Rezensions-Blog 26: Indiana Jones und die Hyänen des Himmels

Posted September 23rd, 2015 by Uwe Lammers

Liebe Freunde des OSM,

tja, wer kennt ihn wohl nicht, den charmanten, jungen Universitätsprofessor Dr. Henry Jones jr., der in der Zeit, wo er nicht schwärmerischen Studentinnen die Faszination der Vergangenheit nahe zu bringen sucht, für sein Leben gern mit Lederjacke, zerknautschtem Hut und Reitpeitsche durch die Welt gondelt, um verlorenen Schätzen hinterherzujagen? Wer mein Jahrgang ist (1966) oder jün­ger, der kann im Kino kaum jemals an Indiana Jones vorbeigekommen sein. Und ich spreche wohl nicht nur für mich allein, wenn ich sage, dass Dr. Jones alias Harrison Ford in dieser Inkarnation eine Menge Fans besitzt.

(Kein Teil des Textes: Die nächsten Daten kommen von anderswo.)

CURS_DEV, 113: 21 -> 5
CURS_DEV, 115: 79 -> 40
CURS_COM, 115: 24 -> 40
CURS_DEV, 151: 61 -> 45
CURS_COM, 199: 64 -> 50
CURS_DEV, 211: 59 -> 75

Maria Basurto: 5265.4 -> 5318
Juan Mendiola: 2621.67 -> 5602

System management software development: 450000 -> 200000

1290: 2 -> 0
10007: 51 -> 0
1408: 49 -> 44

Natürlich blieb die mediale Bekanntheit Indiana Jones´ nicht allein auf den Film­sektor beschränkt. Es gibt quasi unendliches Merchandising seinetwegen, und natürlich gibt es auch Romane. Wie im Falle von Sherlock Holmes ist die Welt ja voll von antiken Mysterien einerseits und abenteuerlustigen Autoren anderer­seits, die beides in einem Indiana Jones-Abenteuer zur Deckung bringen wollen.

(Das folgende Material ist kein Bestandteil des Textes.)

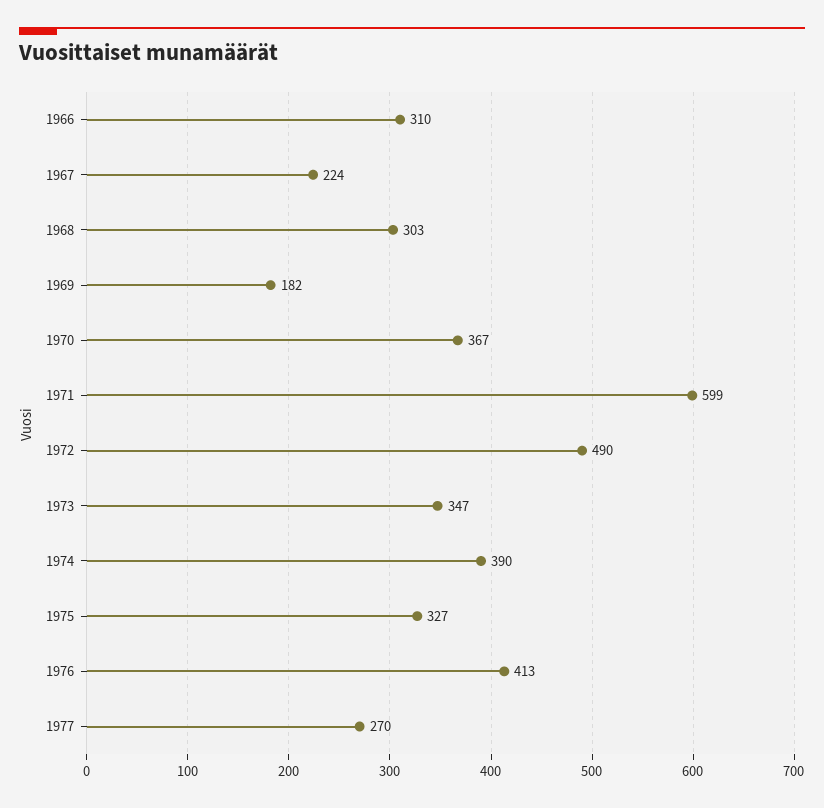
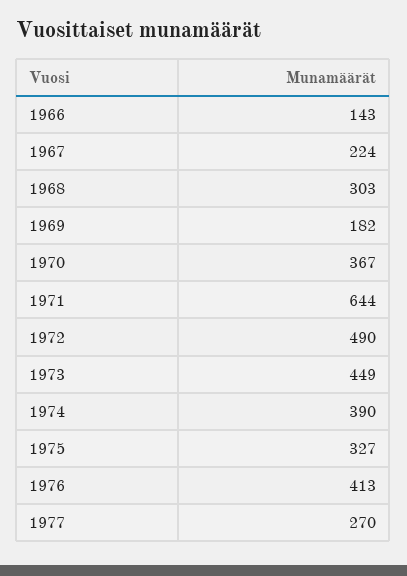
1966: 310 -> 143
1971: 599 -> 644
1973: 347 -> 449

In Deutschland war der Goldmann-Verlag lange Zeit führend darin, die Roman-adaptionen zu veröffentlichen, und so nach und nach knabbere ich mich durch die hier versammelten Werke, die manchmal recht durchwachsene Qualität aufweisen. Der erste Roman, den ich hier vorstellen möchte, stammt aus der Feder von Martin Caidin, und hierum genau geht es:

Indiana Jones und die Hyänen des Himmels

(OT: Indiana Jones and the Skypirates)

Von Martin Caidin

Goldmann 43163

München 1996

352 Seiten, TB

Aus dem Englischen von Bettina Zeller

ISBN 3-442-43163-8

UFO-Sichtungen gibt es – unter anderem Namen natürlich – schon seit vielen Jahrhunderten, manche behaupten, sogar bereits seit Jahrtausenden. Zeitty­pisch nehmen die Gebilde offensichtlich bestimmte Formen an. In der Antike neigen die Schreiber dazu, die Fahrzeuge am Himmel als „glühende Schilde“ oder „Wagen“ zu definieren, in der Gegenwart behilft man sich mehr mit Ballo­nen, Zeppelinen, Raketen oder eben „Fliegenden Untertassen“.

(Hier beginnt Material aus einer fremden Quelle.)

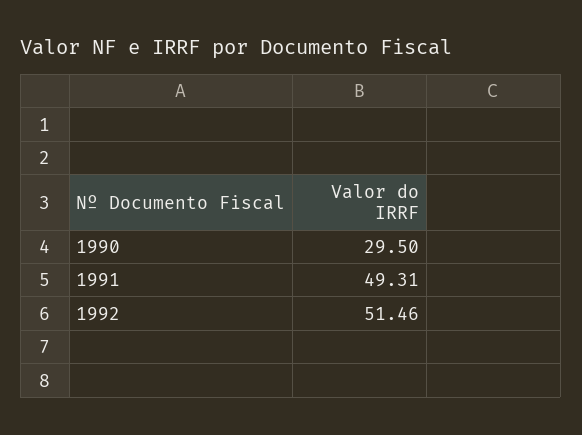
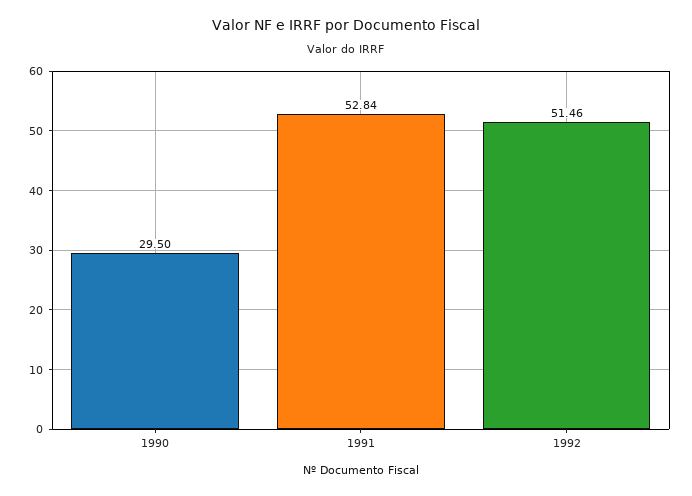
1991: 49.31 -> 52.84

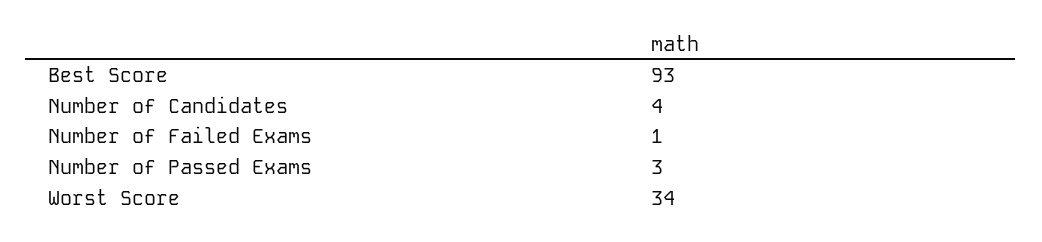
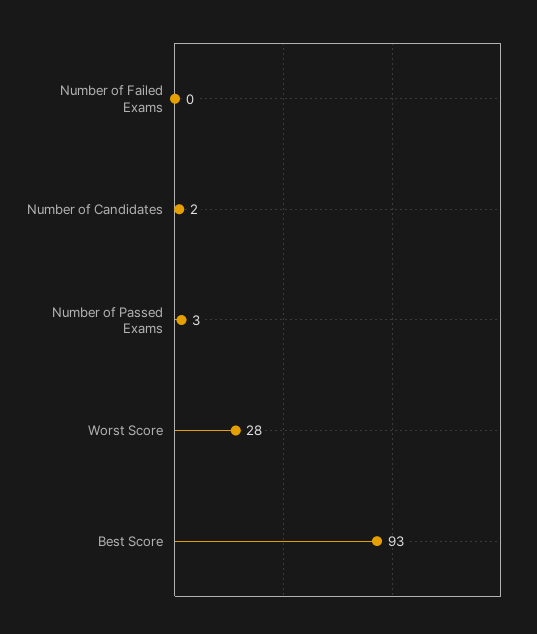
Number of Candidates: 4 -> 2
Number of Failed Exams: 1 -> 0
Worst Score: 34 -> 28

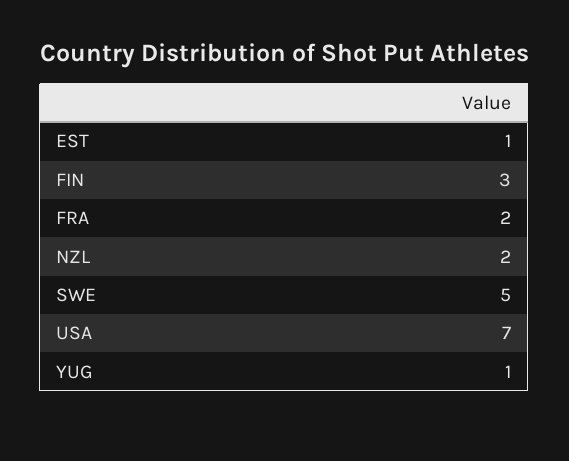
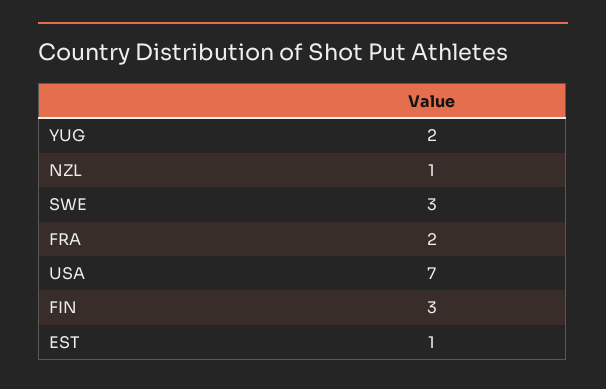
NZL: 2 -> 1
SWE: 5 -> 3
YUG: 1 -> 2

All diesen Sichtungen aber scheint gemeinsam zu sein, dass die Objekte sich nicht klar einordnen lassen. Berichte über Erstkontakte treffen meist auf reser­vierte Skepsis. Aber was mag wohl passieren, wenn es sehr handfeste Belege für solche Objekte und ihre Wirkungsweisen gibt. Mit dieser Frage sieht sich Professor Dr. Henry Jones jr., der sich selbst gern als Indiana Jones bezeichnet, im Jahre 1930 überraschend konfrontiert. Und dies ist der Sachverhalt:

Bei einem Zugtransport von Diamanten in Südafrika kommt es zu einem gene­ralstabmäßig geplanten Überfall. Neben den Diamanten rauben die offensicht­lich deutschen Angreifer auch ein mit transportiertes, kleines Objekt aus Metall, eine Pyramide mit Keilschriftgravuren, die angeblich in einer Mine in Südafrika in großer Tiefe entdeckt worden sein soll. Doch das Glück der Angreifer ist nicht von langer Dauer: auf dem Heimflug ins Reich werden die Deutschen von unbe­kannten Flugobjekten zur Wasserung gezwungen, beraubt und anschließend versenkt. Nur ein Besatzungsmitglied überlebt schwer verletzt.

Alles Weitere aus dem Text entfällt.